• Teks Bacaan
- - - -

Kompas, 12 Januari 2016

Rapat Kerja Nasional PDI-P 2016 memunculkan gagasan untuk mendorong pemberlakuan kembali Garis Besar Haluan Negara atau program Pembangunan Nasional Semesta Berencana.

Merujuk lintasan sejarah Indonesia, pola pembangunan berjangka ini pernah dilaksanakan pada masa pemerintahan Presiden Soeharto dan Presiden Soekarno. Dalam perhelatan nasional Partai Demokrasi Indonesia Perjuangan (PDI-P), Megawati Soekarnoputri menilai buruk sistem pembangunan negara yang semakin tak padu dan cenderung berjangka pendek. Penyebabnya, begitu terjadi pergantian pemimpin, terjadi pula pergantian visi-misi dan program pembangunan. Karena itu, ujar Ketua Umum PDI-P, di masa depan, program pembangunan harus bersumber dari GBHN yang ditetapkan MPR.

Sejalan dengan pandangan tersebut, Presiden Joko Widodo juga menghendaki haluan yang jelas tentang pembangunan Indonesia. Sebagaimana ditulis harian ini, Presiden Jokowi mengatakan, Indonesia harus memiliki haluan yang jelas tentang ke mana arah Indonesia. Pembangunan Nasional Semesta Berencana menjadi pekerjaan rumah yang harus dirumuskan sejak sekarang untuk memperjelas pembangunan ke depan (Kompas, 11/1).

- - - -

• Soal Latihan
[1] Sebutkan semua nama orang yang muncul dalam teks bacaan tentang gagasan GBHN.
[2] Tuliskan kembali baris-baris entri persis seperti aslinya, semuanya mulai dari baris yang memuat "genus: Astrolepis" turun sampai baris yang memuat "state / province: San José", kedua baris itu ikut disalin.

Entri yang diambil dari sebuah koleksi:
- - - -

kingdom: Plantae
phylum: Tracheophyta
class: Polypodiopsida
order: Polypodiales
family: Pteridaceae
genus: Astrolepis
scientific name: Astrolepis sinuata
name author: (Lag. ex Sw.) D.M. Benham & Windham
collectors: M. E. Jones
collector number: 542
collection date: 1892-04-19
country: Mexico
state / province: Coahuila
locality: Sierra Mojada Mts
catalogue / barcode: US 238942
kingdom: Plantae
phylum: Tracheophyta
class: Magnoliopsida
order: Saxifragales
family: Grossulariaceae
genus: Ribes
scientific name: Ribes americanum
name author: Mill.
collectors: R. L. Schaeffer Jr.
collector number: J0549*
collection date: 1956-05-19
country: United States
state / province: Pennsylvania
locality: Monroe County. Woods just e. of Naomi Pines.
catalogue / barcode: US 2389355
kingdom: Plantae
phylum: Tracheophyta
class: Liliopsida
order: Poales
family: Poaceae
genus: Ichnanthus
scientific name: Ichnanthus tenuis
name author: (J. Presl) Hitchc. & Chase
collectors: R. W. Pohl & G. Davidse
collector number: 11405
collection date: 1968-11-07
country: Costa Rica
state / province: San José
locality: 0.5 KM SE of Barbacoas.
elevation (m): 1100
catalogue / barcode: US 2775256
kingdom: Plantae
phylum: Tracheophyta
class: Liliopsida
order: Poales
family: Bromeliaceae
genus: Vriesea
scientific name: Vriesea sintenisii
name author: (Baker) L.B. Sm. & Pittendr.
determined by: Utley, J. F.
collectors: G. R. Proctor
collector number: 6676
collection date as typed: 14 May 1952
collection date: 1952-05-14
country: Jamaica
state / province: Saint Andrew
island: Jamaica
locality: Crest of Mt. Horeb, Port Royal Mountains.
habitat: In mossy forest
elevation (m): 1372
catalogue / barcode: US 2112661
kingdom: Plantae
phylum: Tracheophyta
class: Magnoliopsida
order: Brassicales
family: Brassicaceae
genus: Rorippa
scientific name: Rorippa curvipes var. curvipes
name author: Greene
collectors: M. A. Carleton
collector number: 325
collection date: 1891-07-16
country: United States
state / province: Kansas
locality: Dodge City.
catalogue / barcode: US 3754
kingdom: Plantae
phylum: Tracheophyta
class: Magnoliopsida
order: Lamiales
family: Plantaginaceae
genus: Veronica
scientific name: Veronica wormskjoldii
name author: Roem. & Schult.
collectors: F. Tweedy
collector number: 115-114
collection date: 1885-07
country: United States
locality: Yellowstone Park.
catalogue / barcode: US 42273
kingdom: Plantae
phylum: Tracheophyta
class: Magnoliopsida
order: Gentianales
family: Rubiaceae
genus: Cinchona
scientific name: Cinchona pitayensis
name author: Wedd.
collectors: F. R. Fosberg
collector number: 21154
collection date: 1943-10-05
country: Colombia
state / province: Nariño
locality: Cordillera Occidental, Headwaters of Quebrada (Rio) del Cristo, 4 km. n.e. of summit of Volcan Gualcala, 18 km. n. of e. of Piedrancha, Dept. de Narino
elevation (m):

- - - -

• Jawaban yang Diharapkan
[1] Soeharto, Soekarno, Megawati Soekarnoputri, Joko Widodo (juga disebut Jokowi)

[2]
genus: Astrolepis
scientific name: Astrolepis sinuata
name author: (Lag. ex Sw.) D.M. Benham & Windham
collectors: M. E. Jones
collector number: 542
collection date: 1892-04-19
country: Mexico
state / province: Coahuila
locality: Sierra Mojada Mts
catalogue / barcode: US 238942
kingdom: Plantae
phylum: Tracheophyta
class: Magnoliopsida
order: Saxifragales
family: Grossulariaceae
genus: Ribes
scientific name: Ribes americanum
name author: Mill.
collectors: R. L. Schaeffer Jr.
collector number: J0549*
collection date: 1956-05-19
country: United States
state / province: Pennsylvania
locality: Monroe County. Woods just e. of Naomi Pines.
catalogue / barcode: US 2389355
kingdom: Plantae
phylum: Tracheophyta
class: Liliopsida
order: Poales
family: Poaceae
genus: Ichnanthus
scientific name: Ichnanthus tenuis
name author: (J. Presl) Hitchc. & Chase
collectors: R. W. Pohl & G. Davidse
collector number: 11405
collection date: 1968-11-07
country: Costa Rica
state / province: San José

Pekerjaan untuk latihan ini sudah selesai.